======== Data for review
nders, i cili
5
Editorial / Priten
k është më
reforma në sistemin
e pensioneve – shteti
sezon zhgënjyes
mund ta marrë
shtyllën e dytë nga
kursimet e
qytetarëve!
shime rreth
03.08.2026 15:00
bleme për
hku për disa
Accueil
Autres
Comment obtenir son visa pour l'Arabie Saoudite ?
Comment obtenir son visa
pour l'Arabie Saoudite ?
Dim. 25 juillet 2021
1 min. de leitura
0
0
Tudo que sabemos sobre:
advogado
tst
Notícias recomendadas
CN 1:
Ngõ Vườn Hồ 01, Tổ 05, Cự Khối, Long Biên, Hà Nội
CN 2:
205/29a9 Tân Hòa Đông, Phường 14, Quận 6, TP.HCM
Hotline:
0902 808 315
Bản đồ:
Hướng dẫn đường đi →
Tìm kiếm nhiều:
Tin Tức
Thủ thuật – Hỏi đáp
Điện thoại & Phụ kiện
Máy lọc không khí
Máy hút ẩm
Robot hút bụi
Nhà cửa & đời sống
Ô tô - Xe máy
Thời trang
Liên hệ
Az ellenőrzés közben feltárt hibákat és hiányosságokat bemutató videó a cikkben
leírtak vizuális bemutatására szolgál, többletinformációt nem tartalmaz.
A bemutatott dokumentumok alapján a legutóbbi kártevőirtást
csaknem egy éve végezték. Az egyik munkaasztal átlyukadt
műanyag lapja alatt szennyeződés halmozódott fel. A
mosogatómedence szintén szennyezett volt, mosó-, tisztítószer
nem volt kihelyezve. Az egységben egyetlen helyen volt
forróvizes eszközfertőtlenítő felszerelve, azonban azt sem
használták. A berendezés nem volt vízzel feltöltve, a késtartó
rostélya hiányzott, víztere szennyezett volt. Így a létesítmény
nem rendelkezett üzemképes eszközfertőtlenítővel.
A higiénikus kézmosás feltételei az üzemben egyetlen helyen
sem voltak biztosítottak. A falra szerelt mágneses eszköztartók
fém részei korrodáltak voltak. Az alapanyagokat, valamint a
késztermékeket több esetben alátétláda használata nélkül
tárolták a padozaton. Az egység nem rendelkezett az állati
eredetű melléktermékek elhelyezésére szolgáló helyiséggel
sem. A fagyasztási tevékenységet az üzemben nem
================
Everything in the listing should be transcribed exactly.

nders, i cili
5
Editorial / Priten
k është më
reforma në sistemin
e pensioneve – shteti
sezon zhgënjyes
mund ta marrë
shtyllën e dytë nga
kursimet e
qytetarëve!
shime rreth
03.08.2026 15:00
bleme për
hku për disa
Accueil
Autres
Comment obtenir son visa pour l'Arabie Saoudite ?
Comment obtenir son visa
pour l'Arabie Saoudite ?
Dim. 25 juillet 2021
1 min. de leitura
0
0
Tudo que sabemos sobre:
advogado
tst
Notícias recomendadas
CN 1:
Ngõ Vườn Hồ 01, Tổ 05, Cự Khối, Long Biên, Hà Nội
CN 2:
205/29a9 Tân Hòa Đông, Phường 14, Quận 6, TP.HCM
Hotline:
0902 808 315
Bản đồ:
Hướng dẫn đường đi →
Tìm kiếm nhiều:
Tin Tức
Thủ thuật – Hỏi đáp
Điện thoại & Phụ kiện
Máy lọc không khí
Máy hút ẩm
Robot hút bụi
Nhà cửa & đời sống
Ô tô - Xe máy
Thời trang
Liên hệ
Az ellenőrzés közben feltárt hibákat és hiányosságokat bemutató videó a cikkben
leírtak vizuális bemutatására szolgál, többletinformációt nem tartalmaz.
A bemutatott dokumentumok alapján a legutóbbi kártevőirtást
csaknem egy éve végezték. Az egyik munkaasztal átlyukadt
műanyag lapja alatt szennyeződés halmozódott fel. A
mosogatómedence szintén szennyezett volt, mosó-, tisztítószer
nem volt kihelyezve. Az egységben egyetlen helyen volt
forróvizes eszközfertőtlenítő felszerelve, azonban azt sem
használták. A berendezés nem volt vízzel feltöltve, a késtartó
rostélya hiányzott, víztere szennyezett volt. Így a létesítmény
nem rendelkezett üzemképes eszközfertőtlenítővel.
A higiénikus kézmosás feltételei az üzemben egyetlen helyen
sem voltak biztosítottak. A falra szerelt mágneses eszköztartók
fém részei korrodáltak voltak. Az alapanyagokat, valamint a
késztermékeket több esetben alátétláda használata nélkül
tárolták a padozaton. Az egység nem rendelkezett az állati
eredetű melléktermékek elhelyezésére szolgáló helyiséggel
sem. A fagyasztási tevékenységet az üzemben nem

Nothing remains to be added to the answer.